──────── Records ────────

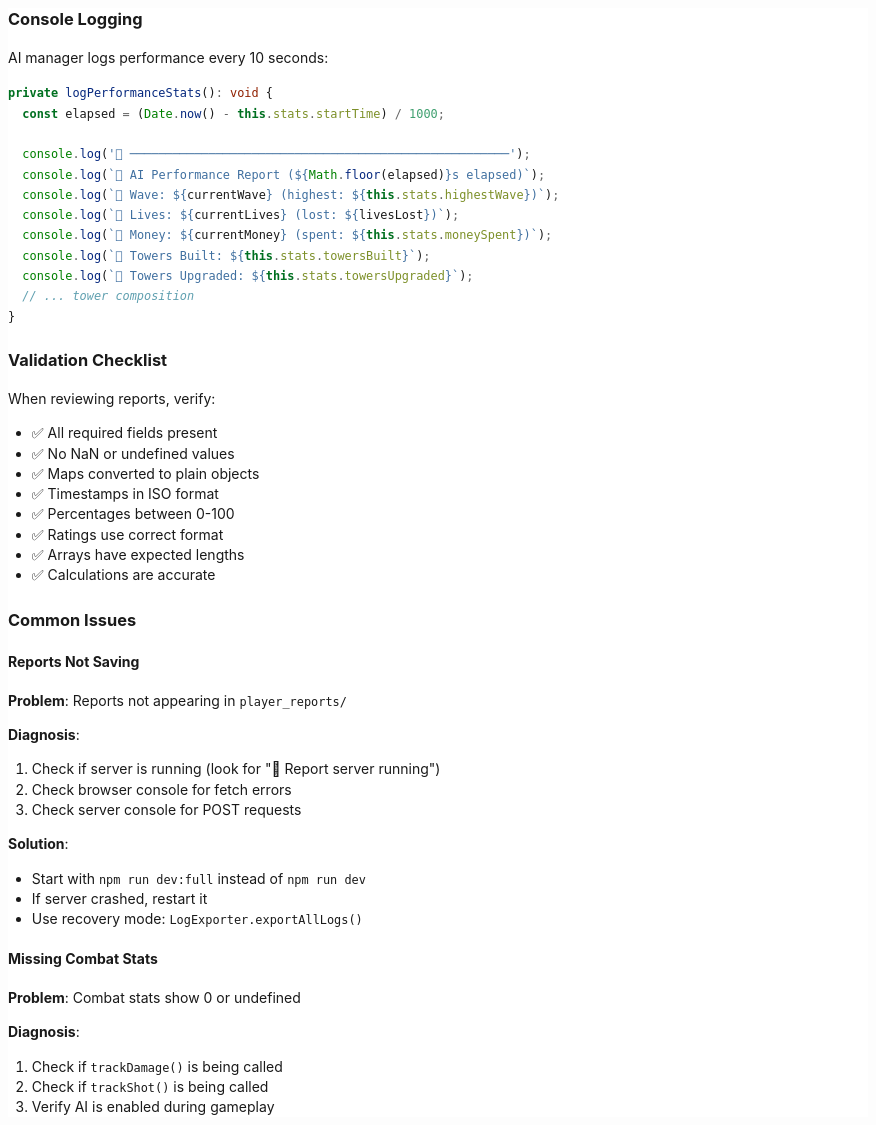 ### Console Logging

AI manager logs performance every 10 seconds:

```typescript
private logPerformanceStats(): void {
  const elapsed = (Date.now() - this.stats.startTime) / 1000;
  
  console.log('🤖 ─────────────────────────────────────────────────────');
  console.log(`🤖 AI Performance Report (${Math.floor(elapsed)}s elapsed)`);
  console.log(`🤖 Wave: ${currentWave} (highest: ${this.stats.highestWave})`);
  console.log(`🤖 Lives: ${currentLives} (lost: ${livesLost})`);
  console.log(`🤖 Money: ${currentMoney} (spent: ${this.stats.moneySpent})`);
  console.log(`🤖 Towers Built: ${this.stats.towersBuilt}`);
  console.log(`🤖 Towers Upgraded: ${this.stats.towersUpgraded}`);
  // ... tower composition
}
```

### Validation Checklist

When reviewing reports, verify:

- ✅ All required fields present
- ✅ No NaN or undefined values
- ✅ Maps converted to plain objects
- ✅ Timestamps in ISO format
- ✅ Percentages between 0-100
- ✅ Ratings use correct format
- ✅ Arrays have expected lengths
- ✅ Calculations are accurate

### Common Issues

#### Reports Not Saving

**Problem**: Reports not appearing in `player_reports/`

**Diagnosis**:
1. Check if server is running (look for "🚀 Report server running")
2. Check browser console for fetch errors
3. Check server console for POST requests

**Solution**:
- Start with `npm run dev:full` instead of `npm run dev`
- If server crashed, restart it
- Use recovery mode: `LogExporter.exportAllLogs()`

#### Missing Combat Stats

**Problem**: Combat stats show 0 or undefined

**Diagnosis**:
1. Check if `trackDamage()` is being called
2. Check if `trackShot()` is being called
3. Verify AI is enabled during gameplay
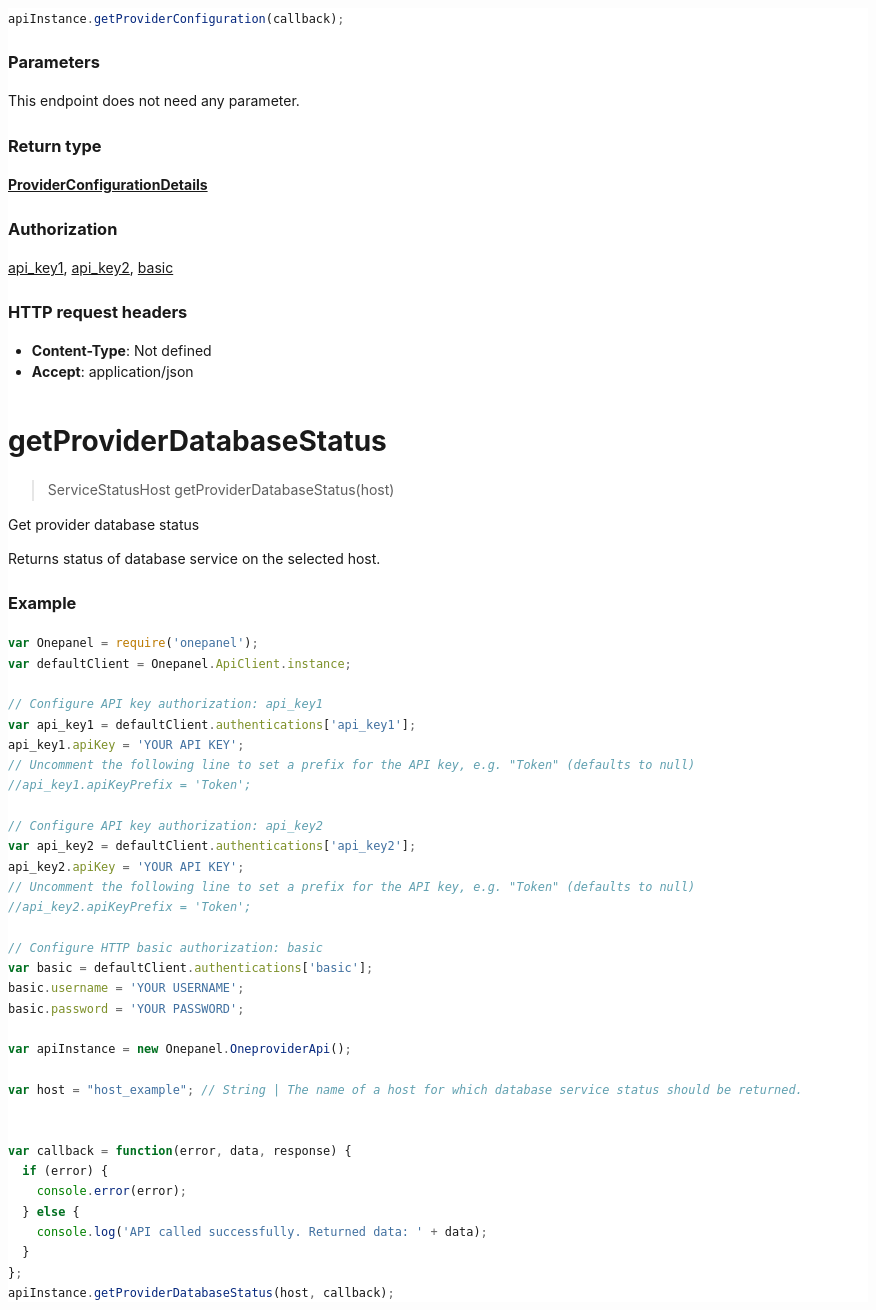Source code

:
 ```javascript
apiInstance.getProviderConfiguration(callback);
```

### Parameters
This endpoint does not need any parameter.

### Return type

[**ProviderConfigurationDetails**](ProviderConfigurationDetails.md)

### Authorization

[api_key1](../README.md#api_key1), [api_key2](../README.md#api_key2), [basic](../README.md#basic)

### HTTP request headers

 - **Content-Type**: Not defined
 - **Accept**: application/json

<a name="getProviderDatabaseStatus"></a>
# **getProviderDatabaseStatus**
> ServiceStatusHost getProviderDatabaseStatus(host)

Get provider database status

Returns status of database service on the selected host.

### Example
```javascript
var Onepanel = require('onepanel');
var defaultClient = Onepanel.ApiClient.instance;

// Configure API key authorization: api_key1
var api_key1 = defaultClient.authentications['api_key1'];
api_key1.apiKey = 'YOUR API KEY';
// Uncomment the following line to set a prefix for the API key, e.g. "Token" (defaults to null)
//api_key1.apiKeyPrefix = 'Token';

// Configure API key authorization: api_key2
var api_key2 = defaultClient.authentications['api_key2'];
api_key2.apiKey = 'YOUR API KEY';
// Uncomment the following line to set a prefix for the API key, e.g. "Token" (defaults to null)
//api_key2.apiKeyPrefix = 'Token';

// Configure HTTP basic authorization: basic
var basic = defaultClient.authentications['basic'];
basic.username = 'YOUR USERNAME';
basic.password = 'YOUR PASSWORD';

var apiInstance = new Onepanel.OneproviderApi();

var host = "host_example"; // String | The name of a host for which database service status should be returned. 


var callback = function(error, data, response) {
  if (error) {
    console.error(error);
  } else {
    console.log('API called successfully. Returned data: ' + data);
  }
};
apiInstance.getProviderDatabaseStatus(host, callback);
```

────────

● **Assignment**: Set out every line from the material that contains the string "Problem".

● **Solution for this exercise**:
**Problem**: Reports not appearing in `player_reports/`
**Problem**: Combat stats show 0 or undefined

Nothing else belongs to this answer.